> [Task brief]:
Arrange every line below as a JSON list of strings, one string per line. Skip blank lines and leave out the pictures.

Excerpts from a dataset:

↓↓↓

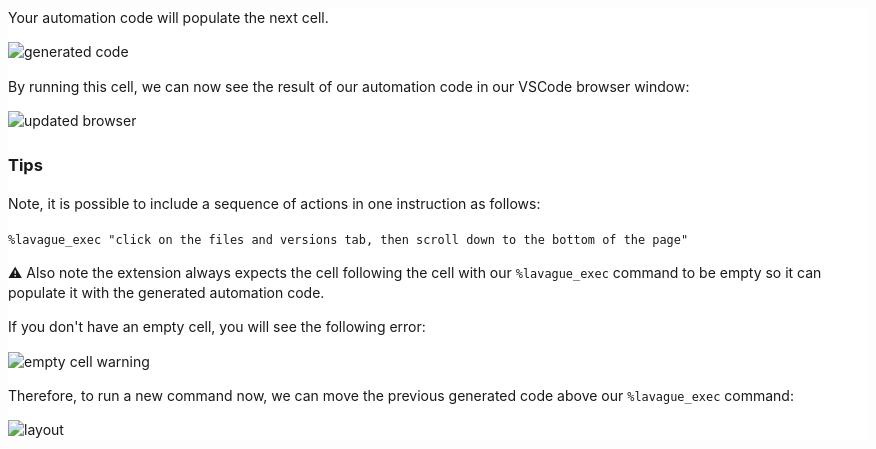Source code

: Your automation code will populate the next cell.

<img src="https://github.com/lavague-ai/lavague/blob/main/vscode-assets/instruction-and-code.png?raw=true" alt="generated code" width=75%>

By running this cell, we can now see the result of our automation code in our VSCode browser window:

<img src="https://github.com/lavague-ai/lavague/blob/main/vscode-assets/new-screen.png?raw=true" alt="updated browser" width=75%>

### Tips

Note, it is possible to include a sequence of actions in one instruction as follows:

`%lavague_exec "click on the files and versions tab, then scroll down to the bottom of the page"`

⚠️ Also note the extension always expects the cell following the cell with our `%lavague_exec` command to be empty so it can populate it with the generated automation code. 

If you don't have an empty cell, you will see the following error:

<img src="https://github.com/lavague-ai/lavague/blob/main/vscode-assets/empty-cell-warning.png?raw=true" alt="empty cell warning" width=60%>

Therefore, to run a new command now, we can move the previous generated code above our `%lavague_exec` command:

<img src="https://github.com/lavague-ai/lavague/blob/main/vscode-assets/move-old-code-up.png?raw=true" alt="layout" width=75%>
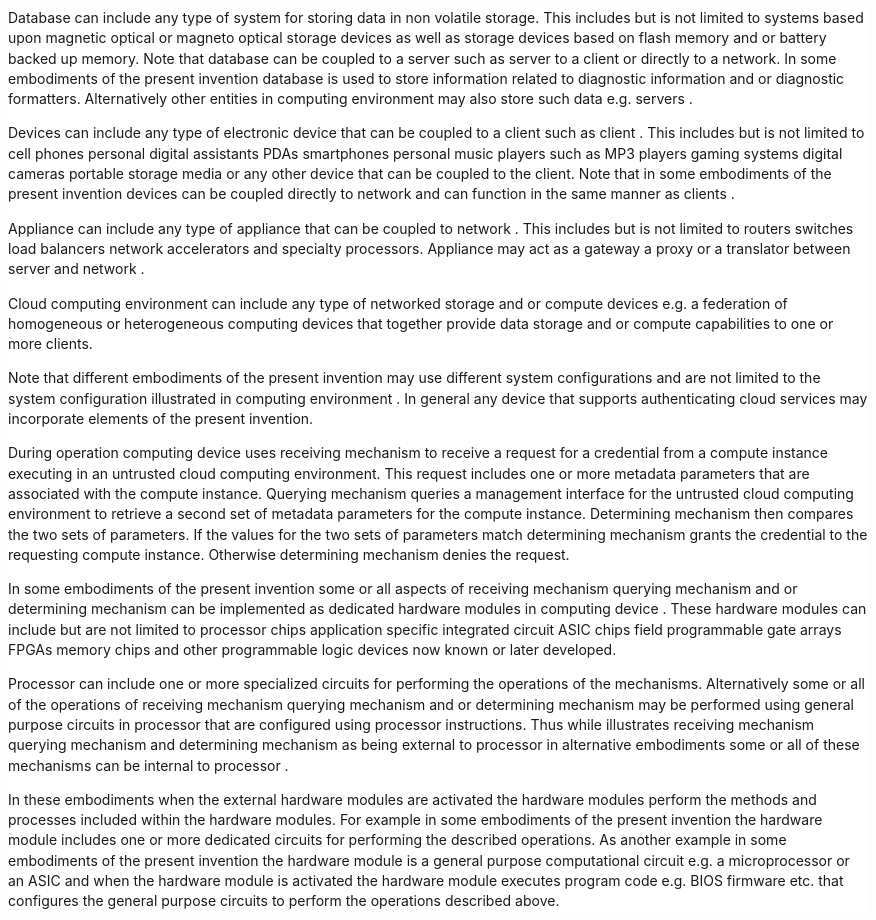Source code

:Database can include any type of system for storing data in non volatile storage. This includes but is not limited to systems based upon magnetic optical or magneto optical storage devices as well as storage devices based on flash memory and or battery backed up memory. Note that database can be coupled to a server such as server to a client or directly to a network. In some embodiments of the present invention database is used to store information related to diagnostic information and or diagnostic formatters. Alternatively other entities in computing environment may also store such data e.g. servers .

Devices can include any type of electronic device that can be coupled to a client such as client . This includes but is not limited to cell phones personal digital assistants PDAs smartphones personal music players such as MP3 players gaming systems digital cameras portable storage media or any other device that can be coupled to the client. Note that in some embodiments of the present invention devices can be coupled directly to network and can function in the same manner as clients .

Appliance can include any type of appliance that can be coupled to network . This includes but is not limited to routers switches load balancers network accelerators and specialty processors. Appliance may act as a gateway a proxy or a translator between server and network .

Cloud computing environment can include any type of networked storage and or compute devices e.g. a federation of homogeneous or heterogeneous computing devices that together provide data storage and or compute capabilities to one or more clients.

Note that different embodiments of the present invention may use different system configurations and are not limited to the system configuration illustrated in computing environment . In general any device that supports authenticating cloud services may incorporate elements of the present invention.

During operation computing device uses receiving mechanism to receive a request for a credential from a compute instance executing in an untrusted cloud computing environment. This request includes one or more metadata parameters that are associated with the compute instance. Querying mechanism queries a management interface for the untrusted cloud computing environment to retrieve a second set of metadata parameters for the compute instance. Determining mechanism then compares the two sets of parameters. If the values for the two sets of parameters match determining mechanism grants the credential to the requesting compute instance. Otherwise determining mechanism denies the request.

In some embodiments of the present invention some or all aspects of receiving mechanism querying mechanism and or determining mechanism can be implemented as dedicated hardware modules in computing device . These hardware modules can include but are not limited to processor chips application specific integrated circuit ASIC chips field programmable gate arrays FPGAs memory chips and other programmable logic devices now known or later developed.

Processor can include one or more specialized circuits for performing the operations of the mechanisms. Alternatively some or all of the operations of receiving mechanism querying mechanism and or determining mechanism may be performed using general purpose circuits in processor that are configured using processor instructions. Thus while illustrates receiving mechanism querying mechanism and determining mechanism as being external to processor in alternative embodiments some or all of these mechanisms can be internal to processor .

In these embodiments when the external hardware modules are activated the hardware modules perform the methods and processes included within the hardware modules. For example in some embodiments of the present invention the hardware module includes one or more dedicated circuits for performing the described operations. As another example in some embodiments of the present invention the hardware module is a general purpose computational circuit e.g. a microprocessor or an ASIC and when the hardware module is activated the hardware module executes program code e.g. BIOS firmware etc. that configures the general purpose circuits to perform the operations described above.
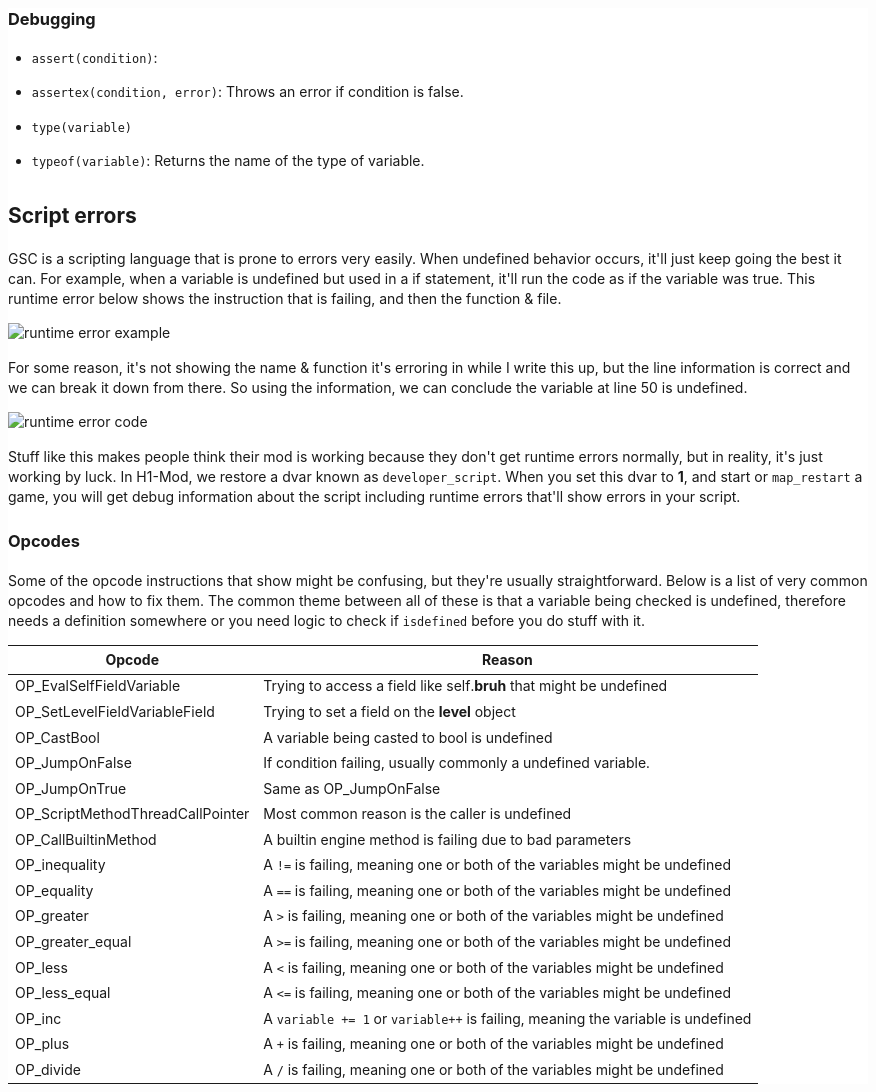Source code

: ### Debugging
* `assert(condition)`:
* `assertex(condition, error)`: Throws an error if condition is false. 

* `type(variable)`
* `typeof(variable)`: Returns the name of the type of variable.

## Script errors

GSC is a scripting language that is prone to errors very easily. When undefined behavior occurs, it'll just keep going the best it can. For example, when a variable is undefined but used in a if statement, it'll run the code as if the variable was true. This runtime error below shows the instruction that is failing, and then the function & file.

![runtime error example](/img/runtime_error.png)

For some reason, it's not showing the name & function it's erroring in while I write this up, but the line information is correct and we can break it down from there.
So using the information, we can conclude the variable at line 50 is undefined.

![runtime error code](/img/runtime_error_code.png)

Stuff like this makes people think their mod is working because they don't get runtime errors normally, but in reality, it's just working by luck. In H1-Mod, we restore a dvar known as `developer_script`. When you set this dvar to <b>1</b>, and start or `map_restart` a game, you will get debug information about the script including runtime errors that'll show errors in your script.

### Opcodes

Some of the opcode instructions that show might be confusing, but they're usually straightforward. Below is a list of very common opcodes and how to fix them. The common theme between all of these is that a variable being checked is undefined, therefore needs a definition somewhere or you need logic to check if `isdefined` before you do stuff with it.

| Opcode    | Reason |
| -------- | ------- |
| OP_EvalSelfFieldVariable | Trying to access a field like self.<b>bruh</b> that might be undefined |
| OP_SetLevelFieldVariableField | Trying to set a field on the <b>level</b> object |
| OP_CastBool | A variable being casted to bool is undefined |
| OP_JumpOnFalse | If condition failing, usually commonly a undefined variable. |
| OP_JumpOnTrue | Same as OP_JumpOnFalse |
| OP_ScriptMethodThreadCallPointer | Most common reason is the caller is undefined |
| OP_CallBuiltinMethod | A builtin engine method is failing due to bad parameters |
| OP_inequality | A `!=` is failing, meaning one or both of the variables might be undefined |
| OP_equality | A `==` is failing, meaning one or both of the variables might be undefined |
| OP_greater | A `>` is failing, meaning one or both of the variables might be undefined |
| OP_greater_equal | A `>=` is failing, meaning one or both of the variables might be undefined |
| OP_less | A `<` is failing, meaning one or both of the variables might be undefined |
| OP_less_equal | A `<=` is failing, meaning one or both of the variables might be undefined |
| OP_inc | A `variable += 1` or `variable++` is failing, meaning the variable is undefined |
| OP_plus | A `+` is failing, meaning one or both of the variables might be undefined |
| OP_divide | A `/` is failing, meaning one or both of the variables might be undefined |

↑↑↑

> [Response to the exercise]:
[
  "Source code",
  ": Your automation code will populate the next cell.",
  "<img src=\"https://github.com/lavague-ai/lavague/blob/main/vscode-assets/instruction-and-code.png?raw=true\" alt=\"generated code\" width=75%>",
  "By running this cell, we can now see the result of our automation code in our VSCode browser window:",
  "<img src=\"https://github.com/lavague-ai/lavague/blob/main/vscode-assets/new-screen.png?raw=true\" alt=\"updated browser\" width=75%>",
  "### Tips",
  "Note, it is possible to include a sequence of actions in one instruction as follows:",
  "`%lavague_exec \"click on the files and versions tab, then scroll down to the bottom of the page\"`",
  "⚠️ Also note the extension always expects the cell following the cell with our `%lavague_exec` command to be empty so it can populate it with the generated automation code. ",
  "If you don't have an empty cell, you will see the following error:",
  "<img src=\"https://github.com/lavague-ai/lavague/blob/main/vscode-assets/empty-cell-warning.png?raw=true\" alt=\"empty cell warning\" width=60%>",
  "Therefore, to run a new command now, we can move the previous generated code above our `%lavague_exec` command:",
  "<img src=\"https://github.com/lavague-ai/lavague/blob/main/vscode-assets/move-old-code-up.png?raw=true\" alt=\"layout\" width=75%>",
  "Source code",
  ":Database can include any type of system for storing data in non volatile storage. This includes but is not limited to systems based upon magnetic optical or magneto optical storage devices as well as storage devices based on flash memory and or battery backed up memory. Note that database can be coupled to a server such as server to a client or directly to a network. In some embodiments of the present invention database is used to store information related to diagnostic information and or diagnostic formatters. Alternatively other entities in computing environment may also store such data e.g. servers .",
  "Devices can include any type of electronic device that can be coupled to a client such as client . This includes but is not limited to cell phones personal digital assistants PDAs smartphones personal music players such as MP3 players gaming systems digital cameras portable storage media or any other device that can be coupled to the client. Note that in some embodiments of the present invention devices can be coupled directly to network and can function in the same manner as clients .",
  "Appliance can include any type of appliance that can be coupled to network . This includes but is not limited to routers switches load balancers network accelerators and specialty processors. Appliance may act as a gateway a proxy or a translator between server and network .",
  "Cloud computing environment can include any type of networked storage and or compute devices e.g. a federation of homogeneous or heterogeneous computing devices that together provide data storage and or compute capabilities to one or more clients.",
  "Note that different embodiments of the present invention may use different system configurations and are not limited to the system configuration illustrated in computing environment . In general any device that supports authenticating cloud services may incorporate elements of the present invention.",
  "During operation computing device uses receiving mechanism to receive a request for a credential from a compute instance executing in an untrusted cloud computing environment. This request includes one or more metadata parameters that are associated with the compute instance. Querying mechanism queries a management interface for the untrusted cloud computing environment to retrieve a second set of metadata parameters for the compute instance. Determining mechanism then compares the two sets of parameters. If the values for the two sets of parameters match determining mechanism grants the credential to the requesting compute instance. Otherwise determining mechanism denies the request.",
  "In some embodiments of the present invention some or all aspects of receiving mechanism querying mechanism and or determining mechanism can be implemented as dedicated hardware modules in computing device . These hardware modules can include but are not limited to processor chips application specific integrated circuit ASIC chips field programmable gate arrays FPGAs memory chips and other programmable logic devices now known or later developed.",
  "Processor can include one or more specialized circuits for performing the operations of the mechanisms. Alternatively some or all of the operations of receiving mechanism querying mechanism and or determining mechanism may be performed using general purpose circuits in processor that are configured using processor instructions. Thus while illustrates receiving mechanism querying mechanism and determining mechanism as being external to processor in alternative embodiments some or all of these mechanisms can be internal to processor .",
  "In these embodiments when the external hardware modules are activated the hardware modules perform the methods and processes included within the hardware modules. For example in some embodiments of the present invention the hardware module includes one or more dedicated circuits for performing the described operations. As another example in some embodiments of the present invention the hardware module is a general purpose computational circuit e.g. a microprocessor or an ASIC and when the hardware module is activated the hardware module executes program code e.g. BIOS firmware etc. that configures the general purpose circuits to perform the operations described above.",
  "Source code",
  ": ### Debugging",
  "* `assert(condition)`:",
  "* `assertex(condition, error)`: Throws an error if condition is false. ",
  "* `type(variable)`",
  "* `typeof(variable)`: Returns the name of the type of variable.",
  "## Script errors",
  "GSC is a scripting language that is prone to errors very easily. When undefined behavior occurs, it'll just keep going the best it can. For example, when a variable is undefined but used in a if statement, it'll run the code as if the variable was true. This runtime error below shows the instruction that is failing, and then the function & file.",
  "![runtime error example](/img/runtime_error.png)",
  "For some reason, it's not showing the name & function it's erroring in while I write this up, but the line information is correct and we can break it down from there.",
  "So using the information, we can conclude the variable at line 50 is undefined.",
  "![runtime error code](/img/runtime_error_code.png)",
  "Stuff like this makes people think their mod is working because they don't get runtime errors normally, but in reality, it's just working by luck. In H1-Mod, we restore a dvar known as `developer_script`. When you set this dvar to <b>1</b>, and start or `map_restart` a game, you will get debug information about the script including runtime errors that'll show errors in your script.",
  "### Opcodes",
  "Some of the opcode instructions that show might be confusing, but they're usually straightforward. Below is a list of very common opcodes and how to fix them. The common theme between all of these is that a variable being checked is undefined, therefore needs a definition somewhere or you need logic to check if `isdefined` before you do stuff with it.",
  "| Opcode    | Reason |",
  "| -------- | ------- |",
  "| OP_EvalSelfFieldVariable | Trying to access a field like self.<b>bruh</b> that might be undefined |",
  "| OP_SetLevelFieldVariableField | Trying to set a field on the <b>level</b> object |",
  "| OP_CastBool | A variable being casted to bool is undefined |",
  "| OP_JumpOnFalse | If condition failing, usually commonly a undefined variable. |",
  "| OP_JumpOnTrue | Same as OP_JumpOnFalse |",
  "| OP_ScriptMethodThreadCallPointer | Most common reason is the caller is undefined |",
  "| OP_CallBuiltinMethod | A builtin engine method is failing due to bad parameters |",
  "| OP_inequality | A `!=` is failing, meaning one or both of the variables might be undefined |",
  "| OP_equality | A `==` is failing, meaning one or both of the variables might be undefined |",
  "| OP_greater | A `>` is failing, meaning one or both of the variables might be undefined |",
  "| OP_greater_equal | A `>=` is failing, meaning one or both of the variables might be undefined |",
  "| OP_less | A `<` is failing, meaning one or both of the variables might be undefined |",
  "| OP_less_equal | A `<=` is failing, meaning one or both of the variables might be undefined |",
  "| OP_inc | A `variable += 1` or `variable++` is failing, meaning the variable is undefined |",
  "| OP_plus | A `+` is failing, meaning one or both of the variables might be undefined |",
  "| OP_divide | A `/` is failing, meaning one or both of the variables might be undefined |"
]